Cynthia rejoiced; for she loved. That pain and disappointment were in store for her she did not doubt. But she ran forward to meet the pain. She was young. Sooner all the pain in the world than the placidity of years without fire or inspiration. She recognized frankly that though upon her side the bargain was no longer any bargain at all, it still was just a bargain to her husband. A sign had been given to her that afternoon, a little sign, yet great in its significance. She had pleaded to herself as she sat in the ladies' gallery that when Harry rose, and just before he began to speak, he had looked up to where she sat, as though he were conscious of her presence, as though he drew strength from it. But he had not looked up. Even at the time she had known that he had not.
"I merely pretended to myself that he had," she frankly admitted now. "His movement was nothing more than the natural muscular action of a man bracing himself for an effort." She herself, Cynthia, had not been, she felt sure, at that moment, in the remotest of his thoughts.
"If Harry had changed toward me as I have toward him," she argued, "he would have looked up, not only because he wanted to, but because he would have remembered what I had said to him on that very point the afternoon when he asked me to marry him."
But in spite of her conviction she rejoiced.

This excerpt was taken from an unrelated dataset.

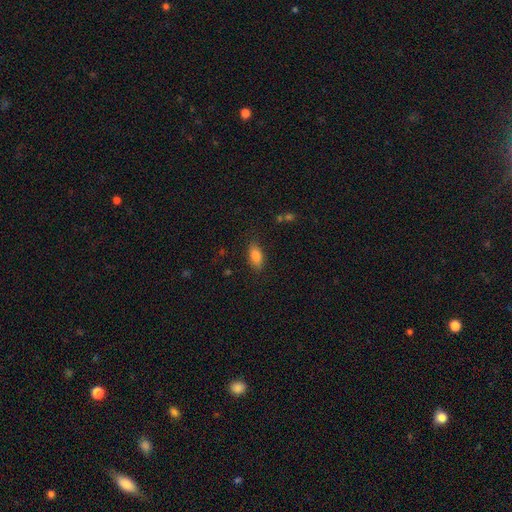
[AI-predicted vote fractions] The model was most divided on "smooth or featured": smooth: 83%, featured or disk: 9%, star or artifact: 8%. More confident: how rounded — in between (87%); merging — none (85%).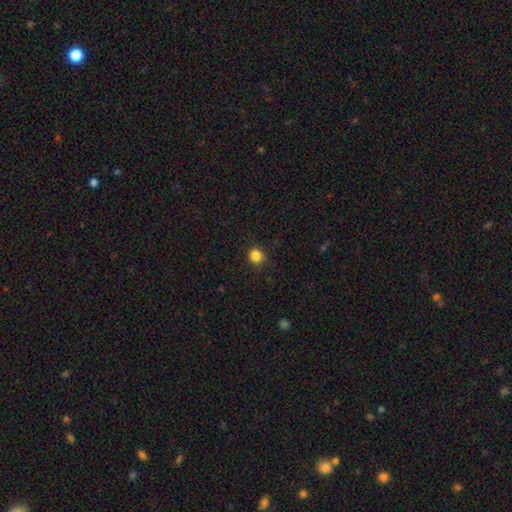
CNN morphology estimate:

Some kinship she could claim with Juliet. For all her longing was to give and to give, and still to give. She had sought desperately for color in her life. She had welcomed politics in the hunt for it. She had it now and to spare--enough to daub the world. The handle of the door was tried and through the panels her astonished maid told her the hour. Cynthia sprang up and unlocked it.
"I shall dine at home to-night," she said. "The cook must get me some dinner, anything."
The maid reminded Cynthia that she had arranged to dine with some friends and visit a theatre. "I know," said Cynthia. She had made the plan so that she might not spend in loneliness the anxious hours of this evening. But since she had made the plan the world had changed its hues.
"You must telephone and say that I can't come," said Cynthia, remorselessly, as she ran upstairs.
Whilst she dressed she considered what she should do with this wonderful evening. She meant to spend it alone--yes, but that did not quite content her. Somehow it should be made memorable. Something she must do which, but for this day of days, she never would have done. Something which must not merely mark it as a harbor boom marks a turn of the channel, but must be the definite consequence of it. Cynthia, in a word, went down to her solitary dinner much more akin than she had ever been since to the girl who, eager for life with the glorious eagerness of youth, had run down the stairs on the morning of her seventeenth birthday into the dining-room of the Daventry estancia. Half-way through dinner the thing to do, in order fitly to commemorate the day, came to her in a burst of light.